DIRECTIONS FOR THIS TASK:
Please show each line of the listing where "LabVIEW" is present.

RECORDS SHOWN:
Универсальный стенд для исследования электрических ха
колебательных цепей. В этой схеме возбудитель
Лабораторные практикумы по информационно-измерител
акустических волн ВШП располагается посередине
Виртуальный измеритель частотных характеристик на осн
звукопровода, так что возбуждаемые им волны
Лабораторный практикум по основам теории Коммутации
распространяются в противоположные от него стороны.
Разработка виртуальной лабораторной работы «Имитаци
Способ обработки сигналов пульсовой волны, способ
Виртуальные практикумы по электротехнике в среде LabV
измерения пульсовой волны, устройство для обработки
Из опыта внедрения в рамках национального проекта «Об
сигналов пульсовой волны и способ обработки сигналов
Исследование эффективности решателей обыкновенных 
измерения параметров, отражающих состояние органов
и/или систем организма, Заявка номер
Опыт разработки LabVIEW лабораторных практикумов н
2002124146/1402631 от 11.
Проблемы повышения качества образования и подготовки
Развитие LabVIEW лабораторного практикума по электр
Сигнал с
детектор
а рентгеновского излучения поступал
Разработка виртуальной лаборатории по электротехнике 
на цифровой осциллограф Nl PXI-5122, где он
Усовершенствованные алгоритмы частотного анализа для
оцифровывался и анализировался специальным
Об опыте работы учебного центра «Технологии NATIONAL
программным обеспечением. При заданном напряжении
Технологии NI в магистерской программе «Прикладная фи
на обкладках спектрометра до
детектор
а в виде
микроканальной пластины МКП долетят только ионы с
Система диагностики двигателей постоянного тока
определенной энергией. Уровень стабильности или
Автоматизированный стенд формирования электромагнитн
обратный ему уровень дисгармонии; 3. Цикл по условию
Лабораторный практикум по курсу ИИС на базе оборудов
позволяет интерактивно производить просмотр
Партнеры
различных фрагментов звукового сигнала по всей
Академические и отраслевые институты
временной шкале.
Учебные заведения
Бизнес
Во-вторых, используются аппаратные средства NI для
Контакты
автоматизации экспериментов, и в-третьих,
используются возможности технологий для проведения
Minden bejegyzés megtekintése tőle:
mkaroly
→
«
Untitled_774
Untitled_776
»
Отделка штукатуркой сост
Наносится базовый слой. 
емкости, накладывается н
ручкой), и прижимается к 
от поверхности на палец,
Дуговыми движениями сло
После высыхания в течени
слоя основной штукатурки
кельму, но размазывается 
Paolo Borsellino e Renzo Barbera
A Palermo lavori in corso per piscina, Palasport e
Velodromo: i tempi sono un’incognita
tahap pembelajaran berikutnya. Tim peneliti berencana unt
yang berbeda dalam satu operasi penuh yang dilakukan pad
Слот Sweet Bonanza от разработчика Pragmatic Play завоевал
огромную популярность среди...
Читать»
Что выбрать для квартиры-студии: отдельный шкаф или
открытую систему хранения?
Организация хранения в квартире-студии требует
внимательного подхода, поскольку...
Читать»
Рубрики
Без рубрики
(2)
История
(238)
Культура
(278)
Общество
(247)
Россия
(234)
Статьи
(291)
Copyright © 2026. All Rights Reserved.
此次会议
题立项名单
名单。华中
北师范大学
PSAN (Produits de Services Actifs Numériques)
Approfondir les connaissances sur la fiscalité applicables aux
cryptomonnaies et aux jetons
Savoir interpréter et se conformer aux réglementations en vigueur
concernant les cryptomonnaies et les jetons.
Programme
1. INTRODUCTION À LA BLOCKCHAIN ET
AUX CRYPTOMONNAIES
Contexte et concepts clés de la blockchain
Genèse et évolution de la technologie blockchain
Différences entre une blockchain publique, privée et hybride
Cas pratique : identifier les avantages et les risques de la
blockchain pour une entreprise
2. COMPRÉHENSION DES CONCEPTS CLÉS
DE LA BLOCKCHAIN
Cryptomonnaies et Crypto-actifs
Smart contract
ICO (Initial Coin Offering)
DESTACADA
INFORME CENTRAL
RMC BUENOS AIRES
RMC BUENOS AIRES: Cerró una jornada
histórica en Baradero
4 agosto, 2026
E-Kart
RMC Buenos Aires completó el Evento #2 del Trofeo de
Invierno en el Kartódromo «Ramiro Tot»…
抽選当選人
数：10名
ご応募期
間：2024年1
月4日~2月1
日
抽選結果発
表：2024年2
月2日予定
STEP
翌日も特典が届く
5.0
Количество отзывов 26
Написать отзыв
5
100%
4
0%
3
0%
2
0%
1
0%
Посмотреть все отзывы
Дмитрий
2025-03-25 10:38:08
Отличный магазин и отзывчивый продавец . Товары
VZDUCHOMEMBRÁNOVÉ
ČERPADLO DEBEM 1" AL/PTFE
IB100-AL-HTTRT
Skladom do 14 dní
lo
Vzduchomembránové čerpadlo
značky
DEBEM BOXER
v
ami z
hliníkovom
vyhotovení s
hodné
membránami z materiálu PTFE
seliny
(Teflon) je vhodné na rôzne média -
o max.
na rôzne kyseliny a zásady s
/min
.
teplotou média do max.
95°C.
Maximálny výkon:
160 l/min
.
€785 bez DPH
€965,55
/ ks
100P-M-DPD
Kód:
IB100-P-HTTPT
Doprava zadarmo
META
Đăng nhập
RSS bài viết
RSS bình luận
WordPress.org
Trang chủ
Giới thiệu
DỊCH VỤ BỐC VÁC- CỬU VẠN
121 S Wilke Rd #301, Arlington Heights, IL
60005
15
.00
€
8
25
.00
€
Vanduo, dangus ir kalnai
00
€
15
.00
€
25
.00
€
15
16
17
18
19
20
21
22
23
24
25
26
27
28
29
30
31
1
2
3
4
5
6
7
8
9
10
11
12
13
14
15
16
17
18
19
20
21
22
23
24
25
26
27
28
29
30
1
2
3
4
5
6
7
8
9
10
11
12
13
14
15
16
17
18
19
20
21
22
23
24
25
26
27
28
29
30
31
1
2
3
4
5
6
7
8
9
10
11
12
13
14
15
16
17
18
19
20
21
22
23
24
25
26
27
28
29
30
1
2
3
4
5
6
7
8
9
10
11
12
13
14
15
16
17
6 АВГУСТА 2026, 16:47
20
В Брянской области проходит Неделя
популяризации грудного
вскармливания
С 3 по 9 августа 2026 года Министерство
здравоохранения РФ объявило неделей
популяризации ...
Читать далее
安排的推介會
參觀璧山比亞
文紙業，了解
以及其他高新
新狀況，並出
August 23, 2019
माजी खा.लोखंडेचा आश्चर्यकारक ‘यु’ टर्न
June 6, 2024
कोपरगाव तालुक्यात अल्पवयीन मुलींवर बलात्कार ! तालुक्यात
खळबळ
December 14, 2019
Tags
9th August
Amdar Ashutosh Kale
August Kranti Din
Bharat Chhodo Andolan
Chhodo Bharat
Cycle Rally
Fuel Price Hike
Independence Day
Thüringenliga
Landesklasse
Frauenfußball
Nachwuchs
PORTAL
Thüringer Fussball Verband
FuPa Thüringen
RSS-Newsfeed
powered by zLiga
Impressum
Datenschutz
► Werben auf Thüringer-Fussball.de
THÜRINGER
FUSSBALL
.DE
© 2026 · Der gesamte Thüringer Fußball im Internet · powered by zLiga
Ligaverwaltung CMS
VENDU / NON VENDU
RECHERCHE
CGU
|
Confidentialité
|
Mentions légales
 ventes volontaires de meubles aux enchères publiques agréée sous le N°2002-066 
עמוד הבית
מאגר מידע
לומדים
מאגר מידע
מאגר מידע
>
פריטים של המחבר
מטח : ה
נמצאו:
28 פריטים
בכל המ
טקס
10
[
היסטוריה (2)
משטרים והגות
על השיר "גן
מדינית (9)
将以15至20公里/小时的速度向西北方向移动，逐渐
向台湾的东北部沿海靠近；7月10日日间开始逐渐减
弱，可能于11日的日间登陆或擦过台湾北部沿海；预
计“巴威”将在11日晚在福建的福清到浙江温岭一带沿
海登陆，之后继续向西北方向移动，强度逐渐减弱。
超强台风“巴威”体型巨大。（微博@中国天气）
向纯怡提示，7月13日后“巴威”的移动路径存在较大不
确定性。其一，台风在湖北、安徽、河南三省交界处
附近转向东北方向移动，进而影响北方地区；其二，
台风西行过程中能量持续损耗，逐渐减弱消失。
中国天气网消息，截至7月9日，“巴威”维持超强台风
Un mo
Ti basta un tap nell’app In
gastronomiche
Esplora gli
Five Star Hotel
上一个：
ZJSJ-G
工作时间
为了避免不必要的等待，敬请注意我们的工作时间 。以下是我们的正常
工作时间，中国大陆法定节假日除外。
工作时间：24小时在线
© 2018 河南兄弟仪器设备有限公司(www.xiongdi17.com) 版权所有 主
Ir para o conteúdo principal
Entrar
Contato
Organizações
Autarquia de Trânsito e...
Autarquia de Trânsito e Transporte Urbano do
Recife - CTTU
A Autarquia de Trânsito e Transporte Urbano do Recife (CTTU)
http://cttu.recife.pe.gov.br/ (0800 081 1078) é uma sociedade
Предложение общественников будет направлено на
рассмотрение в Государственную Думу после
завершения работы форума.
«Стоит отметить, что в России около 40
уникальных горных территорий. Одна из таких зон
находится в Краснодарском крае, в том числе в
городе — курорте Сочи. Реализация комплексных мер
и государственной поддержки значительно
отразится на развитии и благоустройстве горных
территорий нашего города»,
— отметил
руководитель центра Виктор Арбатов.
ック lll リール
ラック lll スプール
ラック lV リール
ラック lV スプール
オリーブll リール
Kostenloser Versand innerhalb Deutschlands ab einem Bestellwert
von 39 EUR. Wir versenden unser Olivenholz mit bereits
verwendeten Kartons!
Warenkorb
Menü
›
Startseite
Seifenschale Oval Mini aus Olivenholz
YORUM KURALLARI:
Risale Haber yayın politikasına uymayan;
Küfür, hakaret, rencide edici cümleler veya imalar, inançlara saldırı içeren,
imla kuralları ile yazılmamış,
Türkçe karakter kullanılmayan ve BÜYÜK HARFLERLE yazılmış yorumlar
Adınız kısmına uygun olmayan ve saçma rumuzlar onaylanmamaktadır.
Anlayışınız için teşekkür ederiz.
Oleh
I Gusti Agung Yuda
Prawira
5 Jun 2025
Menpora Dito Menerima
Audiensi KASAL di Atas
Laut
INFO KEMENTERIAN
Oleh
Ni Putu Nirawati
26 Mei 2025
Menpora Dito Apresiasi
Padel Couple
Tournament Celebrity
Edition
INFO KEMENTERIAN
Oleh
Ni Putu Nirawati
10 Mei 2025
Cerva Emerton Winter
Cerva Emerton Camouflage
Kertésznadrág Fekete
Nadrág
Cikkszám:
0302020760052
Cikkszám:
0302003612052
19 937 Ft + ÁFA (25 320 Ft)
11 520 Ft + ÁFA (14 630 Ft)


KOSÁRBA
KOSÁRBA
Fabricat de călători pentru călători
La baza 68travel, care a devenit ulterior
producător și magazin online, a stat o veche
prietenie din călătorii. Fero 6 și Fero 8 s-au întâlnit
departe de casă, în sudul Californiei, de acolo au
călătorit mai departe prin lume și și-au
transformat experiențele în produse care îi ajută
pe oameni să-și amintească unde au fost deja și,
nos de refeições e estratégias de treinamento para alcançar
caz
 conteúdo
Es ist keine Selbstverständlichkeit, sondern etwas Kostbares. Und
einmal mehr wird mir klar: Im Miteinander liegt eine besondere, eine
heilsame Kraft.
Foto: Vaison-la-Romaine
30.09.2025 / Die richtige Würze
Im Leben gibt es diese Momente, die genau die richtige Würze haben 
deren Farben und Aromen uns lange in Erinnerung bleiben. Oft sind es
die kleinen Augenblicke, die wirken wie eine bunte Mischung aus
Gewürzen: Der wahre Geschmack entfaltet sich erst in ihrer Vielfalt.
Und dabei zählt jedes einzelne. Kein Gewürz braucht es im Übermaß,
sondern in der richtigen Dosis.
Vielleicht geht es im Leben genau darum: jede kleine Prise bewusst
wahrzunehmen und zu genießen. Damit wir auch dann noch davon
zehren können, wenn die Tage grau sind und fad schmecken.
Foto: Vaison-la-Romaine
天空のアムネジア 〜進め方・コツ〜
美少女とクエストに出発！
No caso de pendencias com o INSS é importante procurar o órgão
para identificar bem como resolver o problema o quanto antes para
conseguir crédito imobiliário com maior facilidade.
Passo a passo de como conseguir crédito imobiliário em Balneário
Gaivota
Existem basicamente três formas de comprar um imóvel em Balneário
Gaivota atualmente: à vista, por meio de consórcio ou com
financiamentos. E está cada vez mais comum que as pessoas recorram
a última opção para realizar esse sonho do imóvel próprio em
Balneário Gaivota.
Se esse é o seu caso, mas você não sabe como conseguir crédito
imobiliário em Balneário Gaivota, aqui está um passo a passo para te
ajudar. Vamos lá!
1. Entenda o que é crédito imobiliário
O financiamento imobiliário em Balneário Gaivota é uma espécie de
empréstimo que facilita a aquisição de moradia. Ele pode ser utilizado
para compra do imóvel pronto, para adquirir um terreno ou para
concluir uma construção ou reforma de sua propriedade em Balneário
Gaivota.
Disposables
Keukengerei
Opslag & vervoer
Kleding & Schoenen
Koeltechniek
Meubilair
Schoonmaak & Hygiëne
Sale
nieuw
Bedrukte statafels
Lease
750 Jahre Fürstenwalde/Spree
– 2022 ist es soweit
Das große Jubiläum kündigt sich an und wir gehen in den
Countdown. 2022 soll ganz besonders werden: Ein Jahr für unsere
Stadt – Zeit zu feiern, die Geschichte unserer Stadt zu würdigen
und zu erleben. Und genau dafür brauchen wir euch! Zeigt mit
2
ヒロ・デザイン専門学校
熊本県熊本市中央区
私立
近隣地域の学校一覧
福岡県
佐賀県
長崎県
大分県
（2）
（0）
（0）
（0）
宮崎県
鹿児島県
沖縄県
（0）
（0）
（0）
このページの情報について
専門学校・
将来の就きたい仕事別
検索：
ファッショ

YOUR RESPONSE:
Опыт разработки LabVIEW лабораторных практикумов н
Развитие LabVIEW лабораторного практикума по электр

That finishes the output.